Anna doesn’t fit in. Not with her wealthy classmates at the selective London Conservatory where she unexpectedly wins a place after university, not with the family she left behind, and definitely not with Max, a man she meets in the bar where she sings for cash. He’s everything she’s not—rich, tailored to precision, impossible to read—and before long Anna is hooked, desperate to hold his attention, and determined to ignore the warning signs that this might be a toxic relationship.
As Anna shuttles from grueling rehearsals to brutal auditions, she finds herself torn between two conflicting desires: the drive to nurture her fledgling singing career, which requires her undivided attention, and the longing for human connection. When the stakes increase, and the roles she’s playing—both on stage and off—begin to feel all-consuming, Anna must reckon with the fact that, in carefully performing what’s expected of her as a woman, she risks losing sight of herself completely.
Both exceedingly contemporary and classic, A Very Nice Girl reminds us that even once we have taken possession of our destinies we still have the power to set all we hold dear on fire.
Book Setting: London, UK
Mitcham Road
Royal Academy of Music, “The Conservatory”
City of London
Martignargues, France
Waterloo Bridge
South Bank
Palais Garnier
Tooting Market
Harringay
Spitalfields Market
Barbican Library
Farringdon
Covent Garden
Chelsea Harbor
Charing Cross
Reviews
"Imogen Crimp's enjoyable debut novel . . . is an all-too-real reminder of what it is to be a woman in your 20s, searching for who you are, trying on identities or stuck in a complicated pseudo-relationship even when you know you shouldn’t be.
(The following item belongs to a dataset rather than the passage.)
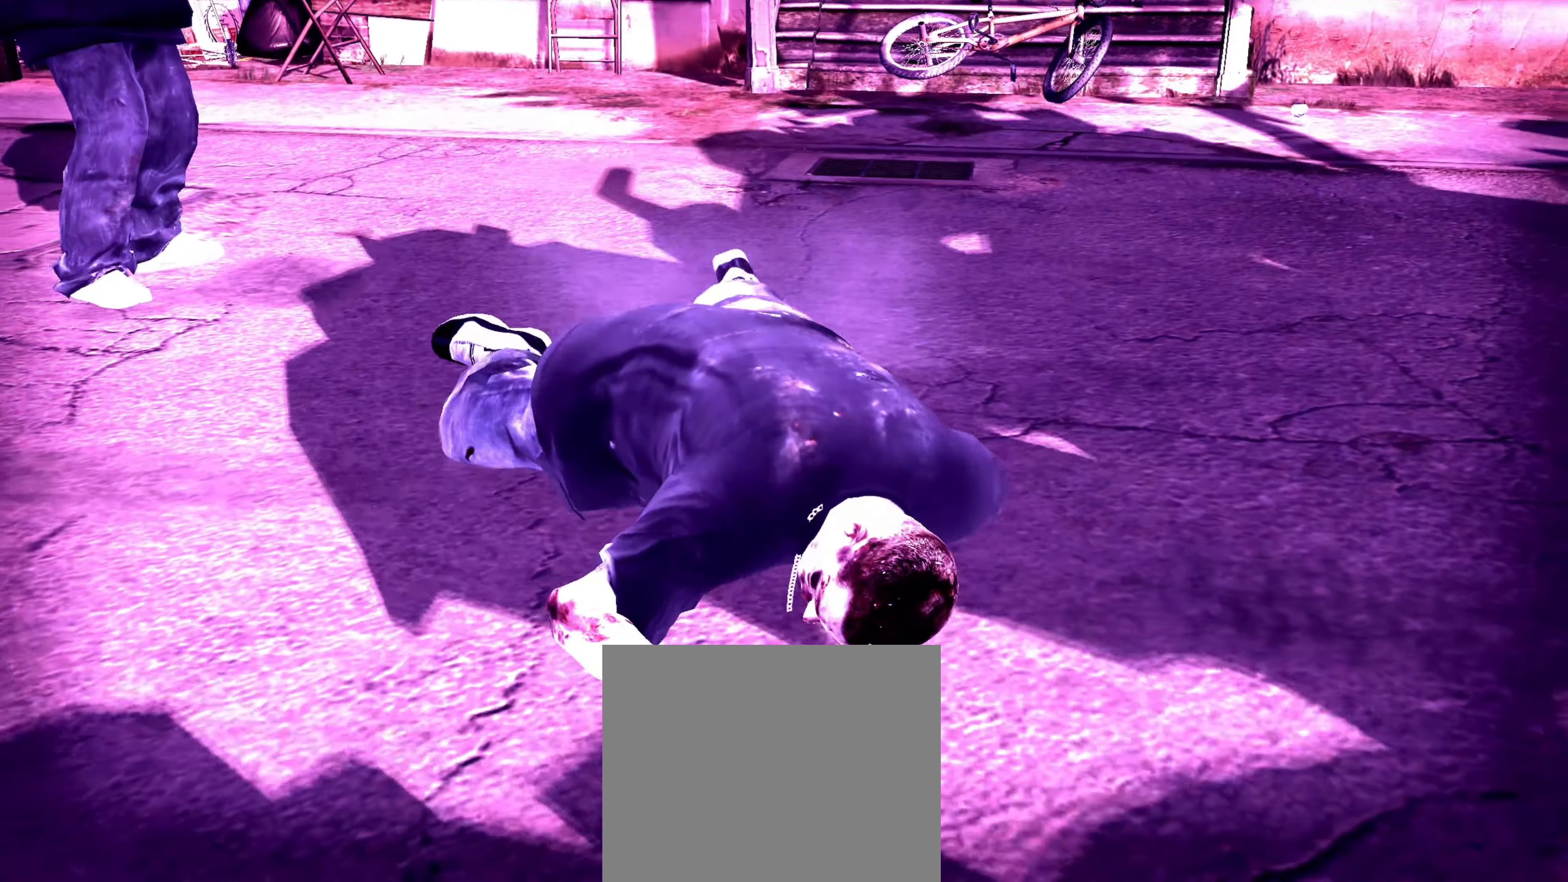
{"buttons": [], "left_stick": "center", "right_stick": "center", "events": []}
It’s a book about assessing your worth through other people’s eyes—parents, friends, a lover—and about being observed: by an overprotective mother, by men on the tube, by those who assess her auditions, by classmates competing for her slot, and ultimately by the audience."
—The New York Times
"Absorbing and gripping . . . Like Raven Leilani's Luster, Naoise Dolan's Exciting Times, or Sally Rooney's Conversations with Friends."
—The Guardian
"A Rooney-esque exploration of power and class in young women's relationships, heightened by its brilliant opera-world setting."